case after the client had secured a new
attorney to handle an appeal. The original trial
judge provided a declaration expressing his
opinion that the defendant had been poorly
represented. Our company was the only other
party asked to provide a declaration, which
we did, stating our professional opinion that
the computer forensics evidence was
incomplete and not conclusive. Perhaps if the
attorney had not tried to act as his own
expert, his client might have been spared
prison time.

## INSTRUCTIONS FOR THE TASK:
Write out the material exactly as given.

## SOLUTION FOR THIS PROBLEM:
case after the client had secured a new
attorney to handle an appeal. The original trial
judge provided a declaration expressing his
opinion that the defendant had been poorly
represented. Our company was the only other
party asked to provide a declaration, which
we did, stating our professional opinion that
the computer forensics evidence was
incomplete and not conclusive. Perhaps if the
attorney had not tried to act as his own
expert, his client might have been spared
prison time.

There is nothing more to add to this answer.